» **Instruction**: Retype exactly the span of lines below from the one with "This is the" through the one with "This repository contains". Do not include pictures.

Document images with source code
□ □ □ □ □ □ □
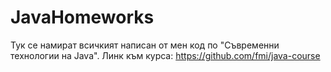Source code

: # JavaHomeworks

Тук се намират всичкият написан от мен код по "Съвременни технологии на Java". 
Линк към курса: https://github.com/fmi/java-course
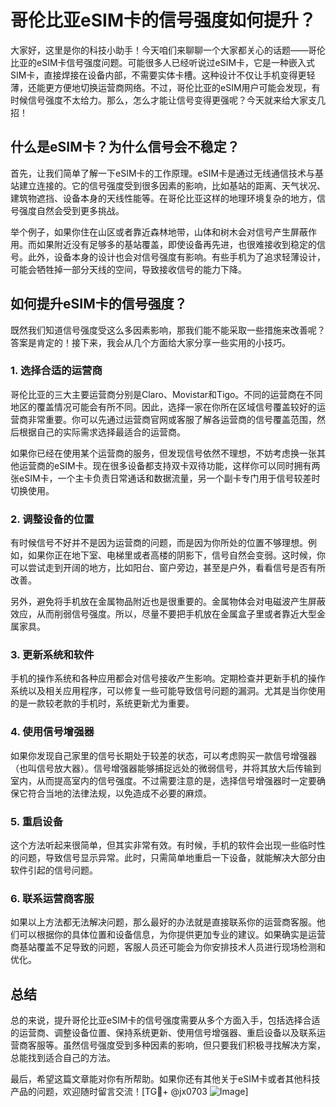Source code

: # 哥伦比亚eSIM卡的信号强度如何提升？

大家好，这里是你的科技小助手！今天咱们来聊聊一个大家都关心的话题——哥伦比亚的eSIM卡信号强度问题。可能很多人已经听说过eSIM卡，它是一种嵌入式SIM卡，直接焊接在设备内部，不需要实体卡槽。这种设计不仅让手机变得更轻薄，还能更方便地切换运营商网络。不过，哥伦比亚的eSIM用户可能会发现，有时候信号强度不太给力。那么，怎么才能让信号变得更强呢？今天就来给大家支几招！

## 什么是eSIM卡？为什么信号会不稳定？

首先，让我们简单了解一下eSIM卡的工作原理。eSIM卡是通过无线通信技术与基站建立连接的。它的信号强度受到很多因素的影响，比如基站的距离、天气状况、建筑物遮挡、设备本身的天线性能等。在哥伦比亚这样的地理环境复杂的地方，信号强度自然会受到更多挑战。

举个例子，如果你住在山区或者靠近森林地带，山体和树木会对信号产生屏蔽作用。而如果附近没有足够多的基站覆盖，即使设备再先进，也很难接收到稳定的信号。此外，设备本身的设计也会对信号强度有影响。有些手机为了追求轻薄设计，可能会牺牲掉一部分天线的空间，导致接收信号的能力下降。

## 如何提升eSIM卡的信号强度？

既然我们知道信号强度受这么多因素影响，那我们能不能采取一些措施来改善呢？答案是肯定的！接下来，我会从几个方面给大家分享一些实用的小技巧。

### 1. 选择合适的运营商

哥伦比亚的三大主要运营商分别是Claro、Movistar和Tigo。不同的运营商在不同地区的覆盖情况可能会有所不同。因此，选择一家在你所在区域信号覆盖较好的运营商非常重要。你可以先通过运营商官网或客服了解各运营商的信号覆盖范围，然后根据自己的实际需求选择最适合的运营商。

如果你已经在使用某个运营商的服务，但发现信号依然不理想，不妨考虑换一张其他运营商的eSIM卡。现在很多设备都支持双卡双待功能，这样你可以同时拥有两张eSIM卡，一个主卡负责日常通话和数据流量，另一个副卡专门用于信号较差时切换使用。

### 2. 调整设备的位置

有时候信号不好并不是因为运营商的问题，而是因为你所处的位置不够理想。例如，如果你正在地下室、电梯里或者高楼的阴影下，信号自然会变弱。这时候，你可以尝试走到开阔的地方，比如阳台、窗户旁边，甚至是户外，看看信号是否有所改善。

另外，避免将手机放在金属物品附近也是很重要的。金属物体会对电磁波产生屏蔽效应，从而削弱信号强度。所以，尽量不要把手机放在金属盒子里或者靠近大型金属家具。

### 3. 更新系统和软件

手机的操作系统和各种应用都会对信号接收产生影响。定期检查并更新手机的操作系统以及相关应用程序，可以修复一些可能导致信号问题的漏洞。尤其是当你使用的是一款较老款的手机时，系统更新尤为重要。

### 4. 使用信号增强器

如果你发现自己家里的信号长期处于较差的状态，可以考虑购买一款信号增强器（也叫信号放大器）。信号增强器能够捕捉远处的微弱信号，并将其放大后传输到室内，从而提高室内的信号强度。不过需要注意的是，选择信号增强器时一定要确保它符合当地的法律法规，以免造成不必要的麻烦。

### 5. 重启设备

这个方法听起来很简单，但其实非常有效。有时候，手机的软件会出现一些临时性的问题，导致信号显示异常。此时，只需简单地重启一下设备，就能解决大部分由软件引起的信号问题。

### 6. 联系运营商客服

如果以上方法都无法解决问题，那么最好的办法就是直接联系你的运营商客服。他们可以根据你的具体位置和设备信息，为你提供更加专业的建议。如果确实是运营商基站覆盖不足导致的问题，客服人员还可能会为你安排技术人员进行现场检测和优化。

## 总结

总的来说，提升哥伦比亚eSIM卡的信号强度需要从多个方面入手，包括选择合适的运营商、调整设备位置、保持系统更新、使用信号增强器、重启设备以及联系运营商客服等。虽然信号强度受到多种因素的影响，但只要我们积极寻找解决方案，总能找到适合自己的方法。

最后，希望这篇文章能对你有所帮助。如果你还有其他关于eSIM卡或者其他科技产品的问题，欢迎随时留言交流！[TG💪+ @jx0703 ![Image](https://github.com/user-attachments/assets/dbca1d08-cadb-493c-b0ec-ad6f7a83f270)]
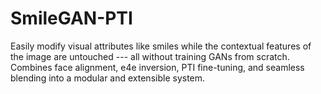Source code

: # SmileGAN-PTI
Easily modify visual attributes like smiles while the contextual features of the image are untouched --- all without training GANs from scratch. Combines face alignment, e4e inversion, PTI fine-tuning, and seamless blending into a modular and extensible system.
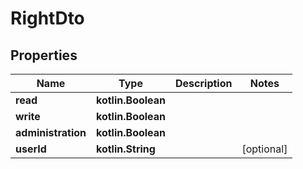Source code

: 
# RightDto

## Properties
Name | Type | Description | Notes
------------ | ------------- | ------------- | -------------
**read** | **kotlin.Boolean** |  |
**write** | **kotlin.Boolean** |  |
**administration** | **kotlin.Boolean** |  |
**userId** | **kotlin.String** |  |  [optional]
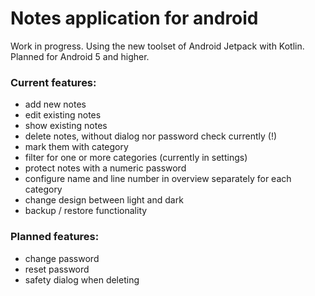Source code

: # Notes application for android

Work in progress.
Using the new toolset of Android Jetpack with Kotlin.
Planned for Android 5 and higher.

### Current features:
- add new notes
- edit existing notes
- show existing notes
- delete notes, without dialog nor password check currently (!)
- mark them with category
- filter for one or more categories (currently in settings)
- protect notes with a numeric password
- configure name and line number in overview separately for each category
- change design between light and dark
- backup / restore functionality

### Planned features:
- change password
- reset password
- safety dialog when deleting
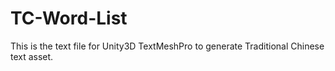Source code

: # TC-Word-List
This is the text file for Unity3D TextMeshPro to generate Traditional Chinese text asset.
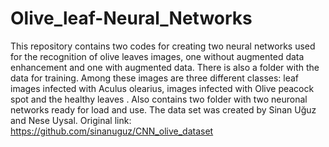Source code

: # Olive_leaf-Neural_Networks
This repository contains two codes for creating two neural networks used for the recognition of olive leaves images, one without augmented data enhancement and one with augmented data. 
There is also a folder with the data for training. Among these images are three different classes: leaf images infected with Aculus olearius, images infected with Olive peacock spot and the healthy leaves .
Also contains two folder with two neuronal networks ready for load and use.
The data set was created by Sinan Uğuz and Nese Uysal. Original link: https://github.com/sinanuguz/CNN_olive_dataset
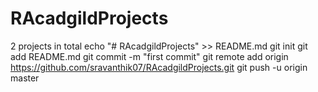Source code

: # RAcadgildProjects
2 projects in total
echo "# RAcadgildProjects" >> README.md
git init
git add README.md
git commit -m "first commit"
git remote add origin https://github.com/sravanthik07/RAcadgildProjects.git
git push -u origin master
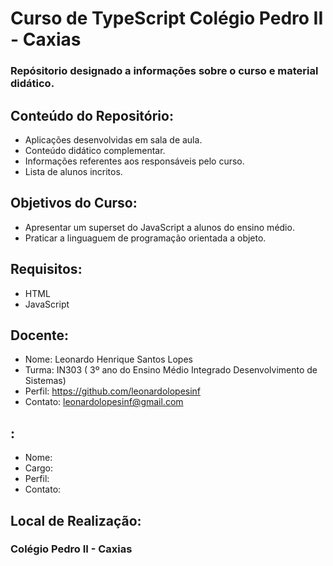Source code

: # Curso de TypeScript Colégio Pedro II - Caxias
### Repósitorio designado a informações sobre o curso e material didático.

## Conteúdo do Repositório:
+ Aplicações desenvolvidas em sala de aula.
+ Conteúdo didático complementar.
+ Informações referentes aos responsáveis pelo curso.
+ Lista de alunos incritos.

## Objetivos do Curso:
+ Apresentar um superset do JavaScript a alunos do ensino médio.
+ Praticar a linguaguem de programação orientada a objeto. 

## Requisitos:
+ HTML
+ JavaScript

## Docente:
+ Nome: Leonardo Henrique Santos Lopes
+ Turma: IN303 ( 3º ano do Ensino Médio Integrado Desenvolvimento de Sistemas)  
+ Perfil: https://github.com/leonardolopesinf
+ Contato: leonardolopesinf@gmail.com 

## :
+ Nome: 
+ Cargo:
+ Perfil:
+ Contato:

## Local de Realização:
### Colégio Pedro II - Caxias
□ □ □ □ □ □ □
» **Solved problem**:
This is the text file for Unity3D TextMeshPro to generate Traditional Chinese text asset.
Source code

: # Olive_leaf-Neural_Networks
This repository contains two codes for creating two neural networks used for the recognition of olive leaves images, one without augmented data enhancement and one with augmented data. 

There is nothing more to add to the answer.